[Problem requirements]: Put each line of the material below into a JSON list of strings, with one string per line and no blank lines. Omit the pictures.

Collected data:
^^^^^^^^

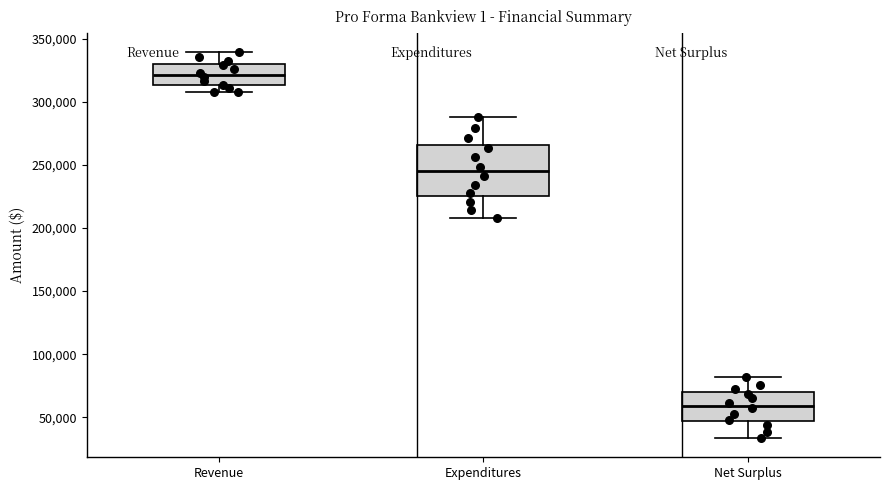

Reading left to right, transcribe this box plot: for each box, give where its median line is, the range the box spans, and where its two whiskers end, as read against the y-axis. The values are not printed on the chart, so give them approximately, as read against the axis.

Revenue: median 320000, box 315000 to 330000, whiskers 310000 to 340000
Expenditures: median 245000, box 225000 to 265000, whiskers 210000 to 290000
Net Surplus: median 60000, box 45000 to 70000, whiskers 35000 to 80000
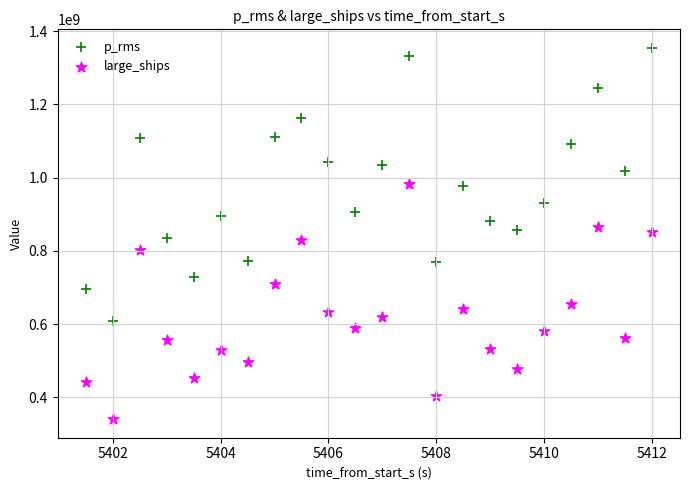

Which series reaches the maximum Y coordinate?

p_rms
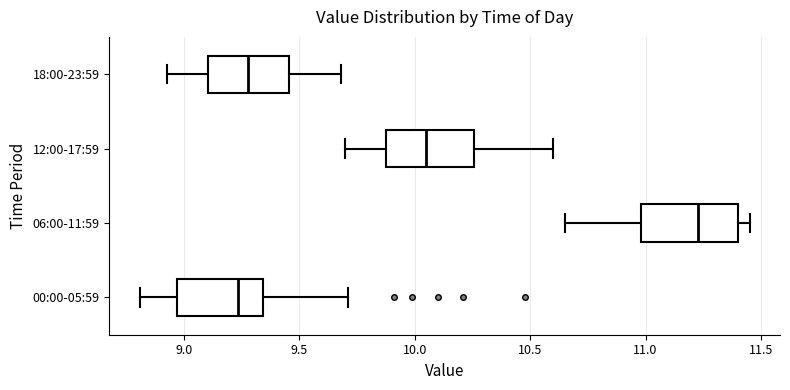

Reading bottom to top, transcribe this box plot: for each box, give where its median line is, the range the box spans, and where its two whiskers end, as read against the x-axis. The values are not printed on the chart, so give them approximately, as read against the axis.

00:00-05:59: median 9.25, box 8.95 to 9.35, whiskers 8.80 to 9.70
06:00-11:59: median 11.25, box 11.00 to 11.40, whiskers 10.65 to 11.45
12:00-17:59: median 10.05, box 9.90 to 10.25, whiskers 9.70 to 10.60
18:00-23:59: median 9.30, box 9.10 to 9.45, whiskers 8.95 to 9.70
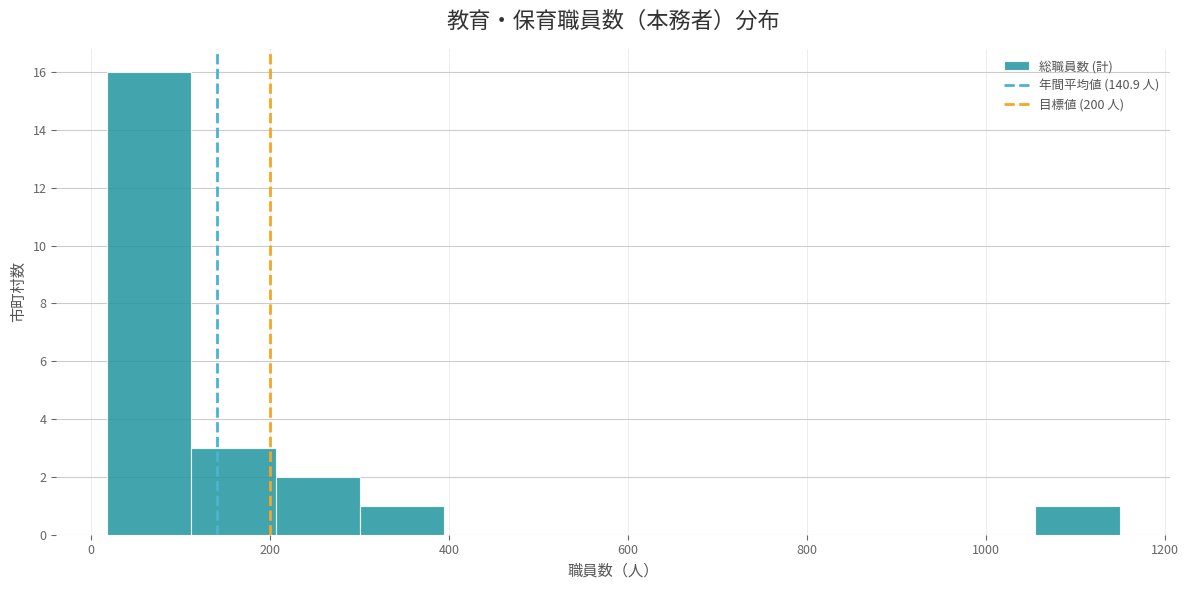

Reading left to right, list every bar in this chart as the range it spans on the x-axis followed by its height. Neither the bar edges nor the heights are printed on the chart, so give them approximately, as read against the axes.

20 to 120: 16
120 to 200: 3
200 to 300: 2
300 to 400: 1
400 to 480: 0
480 to 580: 0
580 to 680: 0
680 to 780: 0
780 to 860: 0
860 to 960: 0
960 to 1060: 0
1060 to 1140: 1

^^^^^^^^

[Result below]:
[
  "Reading left to right, transcribe this box plot: for each box, give where its median line is, the range the box spans, and where its two whiskers end, as read against the y-axis. The values are not printed on the chart, so give them approximately, as read against the axis.",
  "Revenue: median 320000, box 315000 to 330000, whiskers 310000 to 340000",
  "Expenditures: median 245000, box 225000 to 265000, whiskers 210000 to 290000",
  "Net Surplus: median 60000, box 45000 to 70000, whiskers 35000 to 80000",
  "Which series reaches the maximum Y coordinate?",
  "p_rms",
  "Reading bottom to top, transcribe this box plot: for each box, give where its median line is, the range the box spans, and where its two whiskers end, as read against the x-axis. The values are not printed on the chart, so give them approximately, as read against the axis.",
  "00:00-05:59: median 9.25, box 8.95 to 9.35, whiskers 8.80 to 9.70",
  "06:00-11:59: median 11.25, box 11.00 to 11.40, whiskers 10.65 to 11.45",
  "12:00-17:59: median 10.05, box 9.90 to 10.25, whiskers 9.70 to 10.60",
  "18:00-23:59: median 9.30, box 9.10 to 9.45, whiskers 8.95 to 9.70",
  "Reading left to right, list every bar in this chart as the range it spans on the x-axis followed by its height. Neither the bar edges nor the heights are printed on the chart, so give them approximately, as read against the axes.",
  "20 to 120: 16",
  "120 to 200: 3",
  "200 to 300: 2",
  "300 to 400: 1",
  "400 to 480: 0",
  "480 to 580: 0",
  "580 to 680: 0",
  "680 to 780: 0",
  "780 to 860: 0",
  "860 to 960: 0",
  "960 to 1060: 0",
  "1060 to 1140: 1"
]